Thursday, July 8, 2010
The Ellie Report: I Have A Panic Attack
Get ready to tinkle in your pants...Sparknotes gave me a series.
THEY GAVE ME A SERIES.
It's called The Ellie Report. At first I was so excited that I could barely stand it. I jumped and danced and skipped and ate pie until my stomach imploded from excitement and berry preservatives. I looked in the mirror and thought to myself, "Self, darling, you are one funny bada#$. You are going to be a blogging superstar. Dan Bergstein will gravel at your feet. Maybe you'll even be as funny as Chelsea Dagger or Auntie Sparknotes. Give yourself a pat on the back kid, you're in the big leagues now."
And then reality set in. Who am I kidding? I can't do this. How the hecksicles am I going to come up with creative articles ALL THE TIME. What if nobody thinks I'm funny or helpful or talented at all?! Everybody is going to rip me to SHREDS. And then Chelsea Dagger is going to have to make up a story about how the area of my brain that makes me even remotely interesting was severed in a giraffe attack, so she had to cancel my series. Then I will weep. And people will rejoice in my suffering. And I will give away my computer because, CLEARLY, I'm not qualified to come near it anymore.
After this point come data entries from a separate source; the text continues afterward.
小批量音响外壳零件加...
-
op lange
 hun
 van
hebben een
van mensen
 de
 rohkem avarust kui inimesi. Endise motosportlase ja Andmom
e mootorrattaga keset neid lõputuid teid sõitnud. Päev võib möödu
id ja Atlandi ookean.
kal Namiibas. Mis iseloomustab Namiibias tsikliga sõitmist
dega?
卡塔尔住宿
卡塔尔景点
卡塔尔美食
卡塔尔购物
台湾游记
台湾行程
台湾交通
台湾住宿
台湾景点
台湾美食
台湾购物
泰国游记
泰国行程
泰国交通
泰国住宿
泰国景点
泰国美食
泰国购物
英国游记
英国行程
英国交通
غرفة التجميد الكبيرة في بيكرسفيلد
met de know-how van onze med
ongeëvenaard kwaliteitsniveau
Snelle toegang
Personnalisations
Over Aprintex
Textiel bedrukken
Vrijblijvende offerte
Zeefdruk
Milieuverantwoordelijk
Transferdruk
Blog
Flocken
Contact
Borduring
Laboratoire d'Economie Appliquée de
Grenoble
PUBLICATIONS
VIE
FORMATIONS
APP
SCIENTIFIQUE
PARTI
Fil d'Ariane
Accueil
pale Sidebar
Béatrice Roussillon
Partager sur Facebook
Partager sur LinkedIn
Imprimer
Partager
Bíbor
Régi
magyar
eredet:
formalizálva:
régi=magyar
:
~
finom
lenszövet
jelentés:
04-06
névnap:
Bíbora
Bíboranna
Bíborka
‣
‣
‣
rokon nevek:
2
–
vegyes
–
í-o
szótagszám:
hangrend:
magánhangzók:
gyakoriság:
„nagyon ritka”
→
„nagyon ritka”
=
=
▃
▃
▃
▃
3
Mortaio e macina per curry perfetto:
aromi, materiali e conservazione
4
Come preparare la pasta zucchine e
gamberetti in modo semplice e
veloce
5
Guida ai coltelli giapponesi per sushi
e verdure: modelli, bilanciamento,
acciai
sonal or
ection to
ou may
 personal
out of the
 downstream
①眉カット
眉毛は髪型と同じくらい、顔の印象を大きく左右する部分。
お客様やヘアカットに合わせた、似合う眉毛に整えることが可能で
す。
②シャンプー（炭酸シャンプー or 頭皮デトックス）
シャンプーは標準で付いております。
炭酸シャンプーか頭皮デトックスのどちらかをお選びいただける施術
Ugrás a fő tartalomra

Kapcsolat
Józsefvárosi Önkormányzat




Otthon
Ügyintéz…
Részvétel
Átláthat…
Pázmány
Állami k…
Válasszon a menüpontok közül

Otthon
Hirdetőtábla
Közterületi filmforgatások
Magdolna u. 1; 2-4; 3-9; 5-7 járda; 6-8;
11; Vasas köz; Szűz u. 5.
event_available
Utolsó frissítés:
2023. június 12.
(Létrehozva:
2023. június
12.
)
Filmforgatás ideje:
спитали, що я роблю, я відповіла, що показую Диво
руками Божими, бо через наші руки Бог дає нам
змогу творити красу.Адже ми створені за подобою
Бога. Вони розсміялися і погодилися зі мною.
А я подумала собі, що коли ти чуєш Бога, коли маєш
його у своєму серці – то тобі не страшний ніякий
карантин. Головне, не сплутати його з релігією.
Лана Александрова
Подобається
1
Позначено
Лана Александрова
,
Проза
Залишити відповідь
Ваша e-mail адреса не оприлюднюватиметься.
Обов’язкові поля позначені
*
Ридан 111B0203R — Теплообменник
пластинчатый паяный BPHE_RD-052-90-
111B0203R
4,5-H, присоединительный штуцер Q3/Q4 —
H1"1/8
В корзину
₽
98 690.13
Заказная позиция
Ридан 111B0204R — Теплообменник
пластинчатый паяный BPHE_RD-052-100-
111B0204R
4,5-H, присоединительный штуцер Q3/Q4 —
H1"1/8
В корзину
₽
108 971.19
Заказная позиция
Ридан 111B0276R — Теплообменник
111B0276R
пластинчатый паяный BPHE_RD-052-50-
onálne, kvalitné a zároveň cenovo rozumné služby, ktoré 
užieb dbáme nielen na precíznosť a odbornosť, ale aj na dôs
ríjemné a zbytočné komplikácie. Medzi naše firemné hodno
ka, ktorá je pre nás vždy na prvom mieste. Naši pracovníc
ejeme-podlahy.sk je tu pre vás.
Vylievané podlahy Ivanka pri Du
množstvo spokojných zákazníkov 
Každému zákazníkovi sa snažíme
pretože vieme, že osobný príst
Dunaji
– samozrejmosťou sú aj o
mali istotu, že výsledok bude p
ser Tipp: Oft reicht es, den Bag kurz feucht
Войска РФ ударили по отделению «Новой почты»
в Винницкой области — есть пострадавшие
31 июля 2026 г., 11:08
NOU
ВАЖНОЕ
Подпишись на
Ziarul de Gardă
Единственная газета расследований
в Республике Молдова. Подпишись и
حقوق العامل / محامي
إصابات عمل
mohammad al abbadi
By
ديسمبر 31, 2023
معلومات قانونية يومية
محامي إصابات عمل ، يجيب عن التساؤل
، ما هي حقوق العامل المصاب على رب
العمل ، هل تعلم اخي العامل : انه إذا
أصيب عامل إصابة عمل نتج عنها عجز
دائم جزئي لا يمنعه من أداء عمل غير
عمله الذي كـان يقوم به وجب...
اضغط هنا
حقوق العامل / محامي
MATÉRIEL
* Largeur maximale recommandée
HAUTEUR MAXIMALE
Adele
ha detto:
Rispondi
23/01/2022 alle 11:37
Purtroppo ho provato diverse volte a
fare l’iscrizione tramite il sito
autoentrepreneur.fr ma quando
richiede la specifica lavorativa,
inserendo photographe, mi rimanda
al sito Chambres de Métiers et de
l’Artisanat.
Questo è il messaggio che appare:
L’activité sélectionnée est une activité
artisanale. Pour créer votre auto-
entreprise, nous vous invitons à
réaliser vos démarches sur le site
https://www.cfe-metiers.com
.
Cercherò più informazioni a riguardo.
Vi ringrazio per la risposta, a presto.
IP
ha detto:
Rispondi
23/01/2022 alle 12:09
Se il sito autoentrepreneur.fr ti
After seriously considering emailing them that I had changed my mind, and to forget about the whole thing, I got a grip of myself. I wasn't as optimistic as I initially was, but I also wasn't on the brink of jumping off of a cliff. I found a more realistic way of viewing things.
I'm just going to keep doing what I love and hope people like it as well. I'm not sure if I can manage to be funny or interesting all the time but I'm going to do my best. If I fail, at least i can say I gave it everything I had. I know that I didn't find a cure for cancer, convince Jake Gyllenhaal to marry me, or finally control my mane of frizzy hair. But, this does mean a lot to me. I LOOOOVE writing so much that it's inappropriate. It's therapeutic and makes me feel like I'm at home in something. Writing is such a beautiful way of expressing yourself. It's amazing to think that by simply having an idea, you can put the right combination of words together and make people laugh, cry, or more likely, hate you.
Now that I sound like Earnest Hemingway's less cool cousin, I'll make my exit.
P.S. I know that a serious blog like this is a change of pace, but I thought it might be nice to have a panic attack with you guys around to read about it.